There are some other terms to notice when finding an advance:

  • The advance will not require collateral. Your credit card payments will cover the expense, meaning you won’t risk losing anything if it takes a bit to pay for something.
  • While your advance may feature a term, it is likely an estimate of how long it would take for you to pay off the advance based on the info you send to your provider.
  • It is easier to get approved for an advance, as most providers will not require extensive credit reviews. You can use an advance if you have been rejected for a loan due to having little to no credit.
  • There are no limits on how you can use the funds in your advance. You can use it to support expansion efforts or to help hire new employees, for example.

Watch the Cost

As appealing as a merchant cash advance can be, you must also look at what you’re getting out of the plan. The cash advance can be more expensive than a traditional loan if you are not cautious enough.
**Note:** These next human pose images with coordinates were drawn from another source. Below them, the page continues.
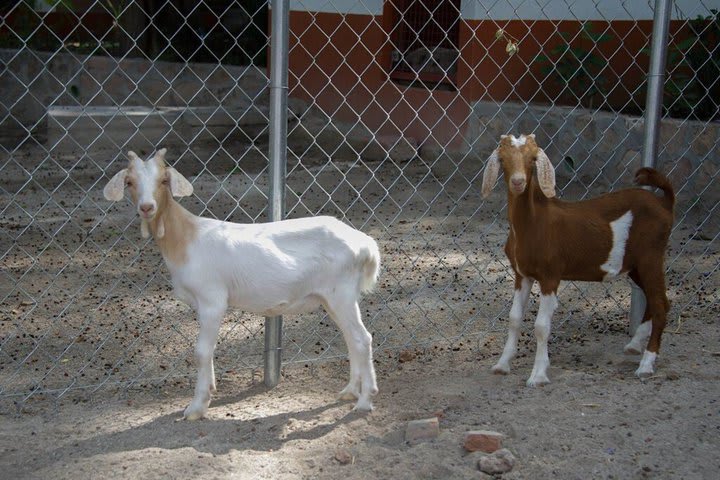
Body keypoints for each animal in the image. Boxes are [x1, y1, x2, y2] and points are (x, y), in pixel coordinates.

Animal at [105, 148, 382, 418]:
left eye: (164, 180)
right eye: (130, 182)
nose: (146, 207)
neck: (186, 238)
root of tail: (364, 243)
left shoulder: (212, 300)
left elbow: (201, 351)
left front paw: (196, 407)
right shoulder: (201, 304)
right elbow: (209, 350)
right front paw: (210, 390)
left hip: (341, 294)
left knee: (362, 339)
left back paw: (365, 401)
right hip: (333, 298)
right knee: (351, 339)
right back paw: (349, 391)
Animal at [484, 135, 676, 386]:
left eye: (532, 160)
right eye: (503, 159)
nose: (518, 182)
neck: (535, 222)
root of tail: (665, 203)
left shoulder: (550, 275)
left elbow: (541, 326)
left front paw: (538, 375)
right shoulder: (521, 274)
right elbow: (514, 318)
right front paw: (502, 365)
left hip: (651, 256)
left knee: (660, 304)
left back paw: (646, 365)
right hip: (636, 265)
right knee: (657, 301)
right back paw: (635, 345)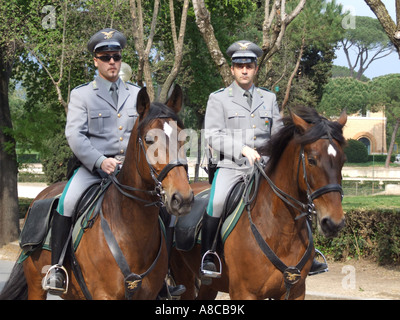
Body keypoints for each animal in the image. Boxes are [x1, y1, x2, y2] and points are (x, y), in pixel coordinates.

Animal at [0, 85, 194, 300]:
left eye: (184, 138)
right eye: (149, 140)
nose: (182, 198)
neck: (128, 227)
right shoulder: (103, 295)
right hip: (36, 285)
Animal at [169, 107, 346, 300]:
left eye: (343, 161)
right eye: (312, 160)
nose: (334, 223)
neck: (282, 230)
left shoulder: (296, 291)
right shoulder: (243, 292)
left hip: (210, 286)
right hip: (183, 275)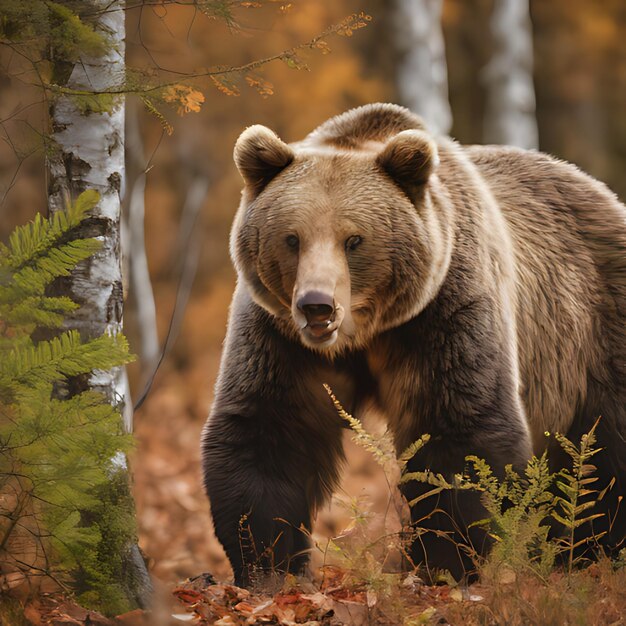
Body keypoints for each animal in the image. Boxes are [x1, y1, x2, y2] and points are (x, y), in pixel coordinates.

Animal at [201, 102, 624, 584]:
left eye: (354, 239)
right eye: (292, 238)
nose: (317, 307)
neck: (366, 332)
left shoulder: (445, 310)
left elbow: (459, 432)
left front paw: (445, 562)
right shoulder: (280, 335)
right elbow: (268, 430)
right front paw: (269, 564)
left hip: (591, 328)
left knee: (605, 455)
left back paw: (589, 552)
Your advance will cost a percentage of whatever you are getting from the deal. Your daily payments will be the same throughout the entire advance period regardless of how much you bring in through card payments each day. You cannot predict how much you will spend on the advance each day, like if you had a loan.

The APR for a merchant cash advance could be higher than what you’d get from a bank loan, especially if it takes a while for you to pay off the loan. You’d spend fewer amounts on a loan if you manage its payments as necessary and if you know it might take a while for you to collect credit card payments.

The factor rate you pay on the advance can vary surrounding a provider’s analysis of your company. There’s no guarantee you’ll get a low-value factor rate on your advance, so check with what someone provides and what that party suggests you use before agreeing to anything.

What About the Processor?

Don’t forget about your payment processor. You’ll be locked into using the same processor during the life of your advance. Not all cash advance providers will support the processor you utilize. You might need to switch to a different group if necessary.

The Best Things To Consider

You can get a merchant cash advance to work well if you plan ahead. Look at how well you bring in credit card payments before choosing if you should stick with a merchant cash advance. The advance will be valuable if you can pay it off in less time.

Check on how often people pay for things at your store or business with credit cards. Since you will only pay off the advance through credit card transactions, it may not be worthwhile if you deal with cash more often.

Be sure to also see how your current financial situation is working, especially surrounding your current profit margin. An advance can work well if it doesn’t hurt your profit margin as much. But anything that requires more payments each day or week might be tough to manage, especially if you don’t collect as much in credit card payments as you would wish.